Posted Feb 25, 2025 5:14 UTC (Tue) by kmeyer (subscriber, #50720) [Link] (1 responses)

Seems to be another rehashing of Bonwick's "magazines" from 2001.

Sheaves

Posted Feb 25, 2025 16:12 UTC (Tue) by paulj (subscriber, #341) [Link]

Indeed. See the 2001 USENIX paper: https://www.usenix.org/legacy/publications/library/procee...

The allocator is available in userspace in libumem (which should port relatively easily to other Unixes, and indeed some have put such ports on github).

Not much like mempools

Posted Feb 26, 2025 0:43 UTC (Wed) by neilbrown (subscriber, #359) [Link]

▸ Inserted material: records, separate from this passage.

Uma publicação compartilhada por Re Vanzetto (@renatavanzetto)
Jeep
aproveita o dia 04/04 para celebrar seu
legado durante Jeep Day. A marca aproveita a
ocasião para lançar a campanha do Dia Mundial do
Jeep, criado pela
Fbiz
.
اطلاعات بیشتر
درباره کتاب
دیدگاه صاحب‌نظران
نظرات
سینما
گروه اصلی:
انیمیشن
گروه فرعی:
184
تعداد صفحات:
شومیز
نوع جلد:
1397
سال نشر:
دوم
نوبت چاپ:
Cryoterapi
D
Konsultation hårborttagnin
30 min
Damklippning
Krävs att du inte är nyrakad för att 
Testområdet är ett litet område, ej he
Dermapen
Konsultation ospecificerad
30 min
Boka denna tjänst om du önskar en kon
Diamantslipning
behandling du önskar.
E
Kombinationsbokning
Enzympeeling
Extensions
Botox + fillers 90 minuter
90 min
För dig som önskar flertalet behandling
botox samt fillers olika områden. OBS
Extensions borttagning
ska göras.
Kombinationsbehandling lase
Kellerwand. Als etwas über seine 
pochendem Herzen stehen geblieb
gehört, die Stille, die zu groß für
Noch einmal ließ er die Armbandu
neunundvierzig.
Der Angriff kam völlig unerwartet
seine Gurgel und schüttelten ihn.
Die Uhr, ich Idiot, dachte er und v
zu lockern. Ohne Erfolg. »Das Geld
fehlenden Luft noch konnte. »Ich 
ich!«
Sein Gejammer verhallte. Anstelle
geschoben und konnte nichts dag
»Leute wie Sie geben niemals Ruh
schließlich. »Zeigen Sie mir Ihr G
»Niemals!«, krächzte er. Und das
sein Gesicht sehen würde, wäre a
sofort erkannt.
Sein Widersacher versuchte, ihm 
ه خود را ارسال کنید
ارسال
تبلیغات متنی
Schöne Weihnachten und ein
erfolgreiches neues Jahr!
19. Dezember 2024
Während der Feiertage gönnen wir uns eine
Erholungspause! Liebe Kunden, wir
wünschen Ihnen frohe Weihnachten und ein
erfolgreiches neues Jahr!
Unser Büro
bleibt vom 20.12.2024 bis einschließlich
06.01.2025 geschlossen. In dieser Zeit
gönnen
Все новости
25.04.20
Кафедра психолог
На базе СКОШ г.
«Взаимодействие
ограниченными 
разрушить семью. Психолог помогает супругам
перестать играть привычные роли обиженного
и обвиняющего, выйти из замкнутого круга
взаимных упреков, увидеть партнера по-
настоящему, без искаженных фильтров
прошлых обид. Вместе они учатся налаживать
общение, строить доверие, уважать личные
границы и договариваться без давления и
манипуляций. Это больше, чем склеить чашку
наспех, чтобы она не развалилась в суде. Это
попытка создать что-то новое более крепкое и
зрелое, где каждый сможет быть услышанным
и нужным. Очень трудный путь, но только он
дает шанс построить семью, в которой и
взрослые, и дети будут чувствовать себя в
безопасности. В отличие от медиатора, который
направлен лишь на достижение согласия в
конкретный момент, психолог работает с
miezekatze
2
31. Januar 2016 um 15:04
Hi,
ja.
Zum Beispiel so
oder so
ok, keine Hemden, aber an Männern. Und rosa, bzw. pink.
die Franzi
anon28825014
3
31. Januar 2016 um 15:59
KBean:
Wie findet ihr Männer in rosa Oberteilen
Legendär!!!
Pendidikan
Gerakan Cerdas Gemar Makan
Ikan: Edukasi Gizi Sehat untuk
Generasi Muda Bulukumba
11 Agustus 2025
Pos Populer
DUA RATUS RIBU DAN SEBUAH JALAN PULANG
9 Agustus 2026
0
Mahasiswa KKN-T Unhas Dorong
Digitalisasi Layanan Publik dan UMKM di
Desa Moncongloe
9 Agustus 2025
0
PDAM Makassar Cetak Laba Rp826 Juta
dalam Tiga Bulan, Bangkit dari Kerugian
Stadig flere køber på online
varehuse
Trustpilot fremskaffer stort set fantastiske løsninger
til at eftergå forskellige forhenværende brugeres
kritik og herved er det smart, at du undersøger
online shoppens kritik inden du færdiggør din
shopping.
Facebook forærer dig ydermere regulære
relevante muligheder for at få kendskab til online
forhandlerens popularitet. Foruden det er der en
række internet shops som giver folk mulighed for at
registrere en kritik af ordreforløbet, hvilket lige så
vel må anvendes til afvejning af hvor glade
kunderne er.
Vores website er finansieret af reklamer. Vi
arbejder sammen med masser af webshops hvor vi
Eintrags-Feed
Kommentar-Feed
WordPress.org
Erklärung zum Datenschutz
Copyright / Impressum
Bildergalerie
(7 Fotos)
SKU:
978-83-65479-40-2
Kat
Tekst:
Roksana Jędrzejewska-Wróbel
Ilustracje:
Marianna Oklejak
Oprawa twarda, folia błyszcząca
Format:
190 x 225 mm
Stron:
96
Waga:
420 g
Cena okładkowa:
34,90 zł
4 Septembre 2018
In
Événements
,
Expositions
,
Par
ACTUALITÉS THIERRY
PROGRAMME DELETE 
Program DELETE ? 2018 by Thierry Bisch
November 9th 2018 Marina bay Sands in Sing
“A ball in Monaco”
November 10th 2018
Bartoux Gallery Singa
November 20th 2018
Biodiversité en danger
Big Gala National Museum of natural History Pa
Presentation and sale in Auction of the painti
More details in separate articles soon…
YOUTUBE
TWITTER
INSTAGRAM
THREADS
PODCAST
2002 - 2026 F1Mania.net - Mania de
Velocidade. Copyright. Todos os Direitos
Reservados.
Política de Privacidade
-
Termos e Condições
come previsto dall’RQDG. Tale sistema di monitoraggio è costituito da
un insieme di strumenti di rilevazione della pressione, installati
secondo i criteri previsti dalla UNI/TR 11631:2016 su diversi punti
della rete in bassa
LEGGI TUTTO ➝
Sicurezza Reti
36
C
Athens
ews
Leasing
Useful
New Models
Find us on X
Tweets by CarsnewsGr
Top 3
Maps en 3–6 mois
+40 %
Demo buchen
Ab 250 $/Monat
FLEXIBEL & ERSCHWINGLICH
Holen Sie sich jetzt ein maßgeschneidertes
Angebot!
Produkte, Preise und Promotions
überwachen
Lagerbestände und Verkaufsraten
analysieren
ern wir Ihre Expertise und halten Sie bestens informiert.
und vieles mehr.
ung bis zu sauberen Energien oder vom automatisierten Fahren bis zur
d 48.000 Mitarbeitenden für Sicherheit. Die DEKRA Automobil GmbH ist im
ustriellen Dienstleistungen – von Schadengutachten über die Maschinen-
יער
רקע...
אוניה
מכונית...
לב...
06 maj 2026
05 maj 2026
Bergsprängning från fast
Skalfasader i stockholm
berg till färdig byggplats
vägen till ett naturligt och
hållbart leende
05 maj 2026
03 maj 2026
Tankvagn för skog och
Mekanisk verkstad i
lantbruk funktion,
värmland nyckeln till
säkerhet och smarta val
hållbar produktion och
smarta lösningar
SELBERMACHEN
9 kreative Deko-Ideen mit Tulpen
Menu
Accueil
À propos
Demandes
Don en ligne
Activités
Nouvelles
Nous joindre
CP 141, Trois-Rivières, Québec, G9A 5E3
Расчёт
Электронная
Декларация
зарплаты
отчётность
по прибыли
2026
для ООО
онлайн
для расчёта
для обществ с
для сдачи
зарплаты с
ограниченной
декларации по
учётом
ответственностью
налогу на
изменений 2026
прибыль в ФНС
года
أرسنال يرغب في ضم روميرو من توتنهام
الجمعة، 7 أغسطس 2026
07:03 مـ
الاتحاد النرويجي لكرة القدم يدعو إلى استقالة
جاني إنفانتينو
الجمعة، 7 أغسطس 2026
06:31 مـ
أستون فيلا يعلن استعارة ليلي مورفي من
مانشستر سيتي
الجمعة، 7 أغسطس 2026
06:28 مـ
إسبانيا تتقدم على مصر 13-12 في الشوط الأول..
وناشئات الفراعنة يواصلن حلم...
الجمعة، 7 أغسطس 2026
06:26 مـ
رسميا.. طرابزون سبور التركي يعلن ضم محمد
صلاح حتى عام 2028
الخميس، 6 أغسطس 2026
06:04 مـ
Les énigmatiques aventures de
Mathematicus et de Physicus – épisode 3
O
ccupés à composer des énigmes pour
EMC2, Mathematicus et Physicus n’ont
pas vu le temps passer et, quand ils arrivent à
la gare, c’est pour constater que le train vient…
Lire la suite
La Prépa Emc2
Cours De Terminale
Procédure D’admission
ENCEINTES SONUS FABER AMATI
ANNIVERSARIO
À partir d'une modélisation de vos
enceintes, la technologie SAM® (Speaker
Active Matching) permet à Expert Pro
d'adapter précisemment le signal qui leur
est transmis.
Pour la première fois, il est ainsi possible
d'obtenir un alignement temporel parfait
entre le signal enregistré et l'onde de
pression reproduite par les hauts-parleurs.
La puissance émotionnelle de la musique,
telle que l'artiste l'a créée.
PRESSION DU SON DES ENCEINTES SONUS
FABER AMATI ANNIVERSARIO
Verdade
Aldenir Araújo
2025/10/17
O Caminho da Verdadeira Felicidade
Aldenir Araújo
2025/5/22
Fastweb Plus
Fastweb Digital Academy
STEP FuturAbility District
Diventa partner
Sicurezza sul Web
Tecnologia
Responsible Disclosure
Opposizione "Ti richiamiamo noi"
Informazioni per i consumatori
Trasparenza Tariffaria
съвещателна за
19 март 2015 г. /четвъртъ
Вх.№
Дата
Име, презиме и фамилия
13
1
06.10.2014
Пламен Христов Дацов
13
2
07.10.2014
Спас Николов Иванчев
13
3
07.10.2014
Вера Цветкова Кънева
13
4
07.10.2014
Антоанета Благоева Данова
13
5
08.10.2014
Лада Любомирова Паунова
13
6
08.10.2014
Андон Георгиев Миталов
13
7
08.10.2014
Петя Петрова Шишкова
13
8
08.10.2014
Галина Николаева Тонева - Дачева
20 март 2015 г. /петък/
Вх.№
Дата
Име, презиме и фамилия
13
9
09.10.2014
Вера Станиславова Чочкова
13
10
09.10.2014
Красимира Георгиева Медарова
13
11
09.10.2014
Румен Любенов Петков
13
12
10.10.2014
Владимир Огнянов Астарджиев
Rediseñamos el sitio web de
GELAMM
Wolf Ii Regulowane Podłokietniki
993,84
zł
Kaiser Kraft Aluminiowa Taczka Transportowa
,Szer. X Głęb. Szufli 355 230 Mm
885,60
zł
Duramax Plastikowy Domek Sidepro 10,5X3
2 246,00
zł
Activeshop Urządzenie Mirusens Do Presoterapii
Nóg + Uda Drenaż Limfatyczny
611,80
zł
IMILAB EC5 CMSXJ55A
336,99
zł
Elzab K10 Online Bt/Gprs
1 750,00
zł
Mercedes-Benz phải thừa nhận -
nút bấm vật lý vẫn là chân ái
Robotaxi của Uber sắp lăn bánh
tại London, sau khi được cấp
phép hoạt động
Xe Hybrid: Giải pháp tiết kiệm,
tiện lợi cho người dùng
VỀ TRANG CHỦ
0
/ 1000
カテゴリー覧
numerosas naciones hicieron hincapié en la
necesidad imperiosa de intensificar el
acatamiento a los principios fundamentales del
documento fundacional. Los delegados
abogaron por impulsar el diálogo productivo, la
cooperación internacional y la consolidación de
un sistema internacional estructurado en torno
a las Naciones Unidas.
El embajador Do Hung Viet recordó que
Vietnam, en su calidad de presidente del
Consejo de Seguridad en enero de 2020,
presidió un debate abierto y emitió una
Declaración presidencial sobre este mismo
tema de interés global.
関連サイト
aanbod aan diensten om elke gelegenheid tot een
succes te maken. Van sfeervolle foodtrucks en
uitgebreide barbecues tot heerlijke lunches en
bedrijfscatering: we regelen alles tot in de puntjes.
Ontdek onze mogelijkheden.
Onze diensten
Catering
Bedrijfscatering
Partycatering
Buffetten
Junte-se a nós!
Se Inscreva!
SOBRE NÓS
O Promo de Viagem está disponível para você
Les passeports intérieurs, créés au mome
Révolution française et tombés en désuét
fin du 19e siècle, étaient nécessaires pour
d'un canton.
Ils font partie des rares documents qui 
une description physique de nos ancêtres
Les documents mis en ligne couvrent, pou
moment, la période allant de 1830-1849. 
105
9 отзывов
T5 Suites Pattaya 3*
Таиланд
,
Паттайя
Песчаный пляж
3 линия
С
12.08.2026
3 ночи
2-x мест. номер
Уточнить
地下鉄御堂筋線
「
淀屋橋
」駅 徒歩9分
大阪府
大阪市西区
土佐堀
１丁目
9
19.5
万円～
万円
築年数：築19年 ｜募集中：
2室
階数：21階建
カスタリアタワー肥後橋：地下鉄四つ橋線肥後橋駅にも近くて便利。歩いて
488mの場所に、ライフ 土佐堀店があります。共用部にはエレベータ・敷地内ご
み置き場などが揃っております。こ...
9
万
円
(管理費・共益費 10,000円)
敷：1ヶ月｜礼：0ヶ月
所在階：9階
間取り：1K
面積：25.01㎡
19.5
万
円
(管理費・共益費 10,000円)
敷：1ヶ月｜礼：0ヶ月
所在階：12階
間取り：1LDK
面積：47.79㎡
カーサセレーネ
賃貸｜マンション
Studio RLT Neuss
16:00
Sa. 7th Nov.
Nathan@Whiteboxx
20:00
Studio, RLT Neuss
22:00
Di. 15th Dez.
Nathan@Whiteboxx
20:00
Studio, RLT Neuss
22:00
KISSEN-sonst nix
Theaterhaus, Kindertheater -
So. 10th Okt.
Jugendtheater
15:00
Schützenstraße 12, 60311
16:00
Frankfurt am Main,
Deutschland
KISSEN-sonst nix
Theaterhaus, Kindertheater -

> These special-purpose sheaves act similarly to mempools,

I guess it depends on what you mean by "similarly" but I think the above is misleading.

A vital property of mempools is that if memory cannot be allocated (because it is all in use), then the mempool allocation will wait for something to be returned to the mempool - and it can be certain that something *will* be returned to the mempool in a reasonable time.

If a mempool provides "struct bio" that can be used to write a page to a device, then you can be sure that waiting on the mempool will only wait until a currently outstanding write to the device completes - then that bio will become available.

So a mempool is not at all about being able to allocate memory with out blocking. It is precisely about blocking at most a predictable amount of time for memory to become available.

In contrast, sheaves seem to be about maximising the chance of allocating without blocking. Preallocating before taking a spinlock but while pinned to a given CPU - so an allocation under the spinlock must succeed - is great, but there is no guarantee that the preallocation will succeed - so code would need a fallback or an indefinite wait. mempools provide a definite wait.

sheaves improve throughput and simplify code. mempools avoid deadlocks.